═══ RECORDS FOR THE EXERCISE
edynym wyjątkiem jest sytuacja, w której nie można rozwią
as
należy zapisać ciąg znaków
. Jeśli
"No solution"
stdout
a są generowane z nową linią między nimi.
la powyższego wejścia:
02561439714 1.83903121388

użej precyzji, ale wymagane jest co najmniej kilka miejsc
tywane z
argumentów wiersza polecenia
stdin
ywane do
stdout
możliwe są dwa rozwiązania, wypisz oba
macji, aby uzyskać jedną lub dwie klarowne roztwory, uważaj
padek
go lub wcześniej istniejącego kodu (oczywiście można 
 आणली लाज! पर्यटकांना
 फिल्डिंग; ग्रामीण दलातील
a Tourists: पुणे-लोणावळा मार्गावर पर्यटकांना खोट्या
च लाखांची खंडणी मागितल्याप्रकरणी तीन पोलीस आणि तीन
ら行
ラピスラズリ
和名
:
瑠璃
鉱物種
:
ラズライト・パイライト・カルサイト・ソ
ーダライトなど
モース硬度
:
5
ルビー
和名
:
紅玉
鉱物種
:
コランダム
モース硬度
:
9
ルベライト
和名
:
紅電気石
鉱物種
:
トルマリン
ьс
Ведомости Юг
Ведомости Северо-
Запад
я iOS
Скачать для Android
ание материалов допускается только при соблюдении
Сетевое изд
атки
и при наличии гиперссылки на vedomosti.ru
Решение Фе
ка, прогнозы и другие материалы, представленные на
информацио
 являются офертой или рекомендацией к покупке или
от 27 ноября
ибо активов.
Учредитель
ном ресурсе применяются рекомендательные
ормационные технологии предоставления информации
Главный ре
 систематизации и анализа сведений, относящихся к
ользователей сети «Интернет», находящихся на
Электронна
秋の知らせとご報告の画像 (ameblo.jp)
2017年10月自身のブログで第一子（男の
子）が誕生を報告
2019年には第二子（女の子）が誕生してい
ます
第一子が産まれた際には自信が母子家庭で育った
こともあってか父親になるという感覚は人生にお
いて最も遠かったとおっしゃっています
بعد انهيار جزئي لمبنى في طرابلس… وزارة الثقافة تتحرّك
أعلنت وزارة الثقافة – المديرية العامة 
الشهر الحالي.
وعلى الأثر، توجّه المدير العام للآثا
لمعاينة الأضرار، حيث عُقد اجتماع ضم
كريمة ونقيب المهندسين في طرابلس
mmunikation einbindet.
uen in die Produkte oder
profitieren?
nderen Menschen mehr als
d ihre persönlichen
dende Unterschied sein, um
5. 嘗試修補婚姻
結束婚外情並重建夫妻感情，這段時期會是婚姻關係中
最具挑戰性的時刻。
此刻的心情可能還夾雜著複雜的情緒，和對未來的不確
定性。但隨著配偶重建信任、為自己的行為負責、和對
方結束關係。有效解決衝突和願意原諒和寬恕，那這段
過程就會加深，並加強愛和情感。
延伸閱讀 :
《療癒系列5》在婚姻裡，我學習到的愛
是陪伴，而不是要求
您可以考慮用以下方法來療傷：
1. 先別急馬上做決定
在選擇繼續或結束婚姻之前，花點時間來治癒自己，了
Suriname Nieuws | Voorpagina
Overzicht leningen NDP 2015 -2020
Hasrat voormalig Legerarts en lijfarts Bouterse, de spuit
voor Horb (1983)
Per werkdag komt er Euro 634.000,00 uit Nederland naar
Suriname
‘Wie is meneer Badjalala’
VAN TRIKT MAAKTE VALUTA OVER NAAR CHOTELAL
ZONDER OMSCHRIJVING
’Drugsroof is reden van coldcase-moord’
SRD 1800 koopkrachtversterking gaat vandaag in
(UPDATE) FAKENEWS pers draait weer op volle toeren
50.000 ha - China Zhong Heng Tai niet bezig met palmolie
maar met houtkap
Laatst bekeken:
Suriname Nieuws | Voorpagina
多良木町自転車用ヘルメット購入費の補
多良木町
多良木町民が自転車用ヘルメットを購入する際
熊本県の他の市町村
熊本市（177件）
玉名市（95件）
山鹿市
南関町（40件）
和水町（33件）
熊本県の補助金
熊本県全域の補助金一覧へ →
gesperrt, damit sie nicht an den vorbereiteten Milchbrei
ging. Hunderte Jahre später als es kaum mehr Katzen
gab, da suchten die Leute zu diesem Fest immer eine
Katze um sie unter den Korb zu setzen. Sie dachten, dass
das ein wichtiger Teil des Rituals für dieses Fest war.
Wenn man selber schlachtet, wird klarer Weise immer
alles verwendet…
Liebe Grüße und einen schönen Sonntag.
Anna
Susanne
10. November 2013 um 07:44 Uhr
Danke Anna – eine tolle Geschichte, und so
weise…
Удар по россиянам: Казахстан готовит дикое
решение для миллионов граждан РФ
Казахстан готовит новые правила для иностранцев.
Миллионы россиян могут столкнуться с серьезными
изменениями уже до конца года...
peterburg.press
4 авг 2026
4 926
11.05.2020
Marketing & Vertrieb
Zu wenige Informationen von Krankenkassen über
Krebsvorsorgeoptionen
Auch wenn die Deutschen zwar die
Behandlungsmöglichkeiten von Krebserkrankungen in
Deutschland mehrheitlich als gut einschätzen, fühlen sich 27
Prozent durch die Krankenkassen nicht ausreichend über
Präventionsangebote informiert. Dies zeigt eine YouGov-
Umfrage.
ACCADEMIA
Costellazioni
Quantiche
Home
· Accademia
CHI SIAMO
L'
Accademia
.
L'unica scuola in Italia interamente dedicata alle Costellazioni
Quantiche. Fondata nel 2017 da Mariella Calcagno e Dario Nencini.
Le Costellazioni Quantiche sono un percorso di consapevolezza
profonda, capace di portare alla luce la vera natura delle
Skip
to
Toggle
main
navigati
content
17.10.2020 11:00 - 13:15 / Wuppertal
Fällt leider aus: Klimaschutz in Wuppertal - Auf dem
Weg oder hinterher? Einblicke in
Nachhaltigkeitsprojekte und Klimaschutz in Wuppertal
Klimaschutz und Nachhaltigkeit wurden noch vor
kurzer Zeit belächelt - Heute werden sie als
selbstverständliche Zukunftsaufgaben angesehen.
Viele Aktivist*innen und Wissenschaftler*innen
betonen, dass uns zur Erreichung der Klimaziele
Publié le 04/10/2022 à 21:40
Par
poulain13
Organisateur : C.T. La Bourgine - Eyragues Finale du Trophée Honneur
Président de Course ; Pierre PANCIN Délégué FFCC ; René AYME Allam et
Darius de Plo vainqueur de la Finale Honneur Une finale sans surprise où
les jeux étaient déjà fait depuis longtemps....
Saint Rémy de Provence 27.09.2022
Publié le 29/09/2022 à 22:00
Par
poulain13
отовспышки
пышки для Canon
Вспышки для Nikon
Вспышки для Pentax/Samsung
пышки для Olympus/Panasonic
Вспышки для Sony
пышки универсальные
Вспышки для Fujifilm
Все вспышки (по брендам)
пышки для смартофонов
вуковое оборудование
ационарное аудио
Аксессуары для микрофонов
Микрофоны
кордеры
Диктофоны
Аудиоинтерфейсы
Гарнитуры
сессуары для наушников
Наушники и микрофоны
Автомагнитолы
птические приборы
══════
## EXERCISE
Scan the material above for the string "готовит" and copy every line that has it.

## ANSWER TO THE EXERCISE
Удар по россиянам: Казахстан готовит дикое
Казахстан готовит новые правила для иностранцев.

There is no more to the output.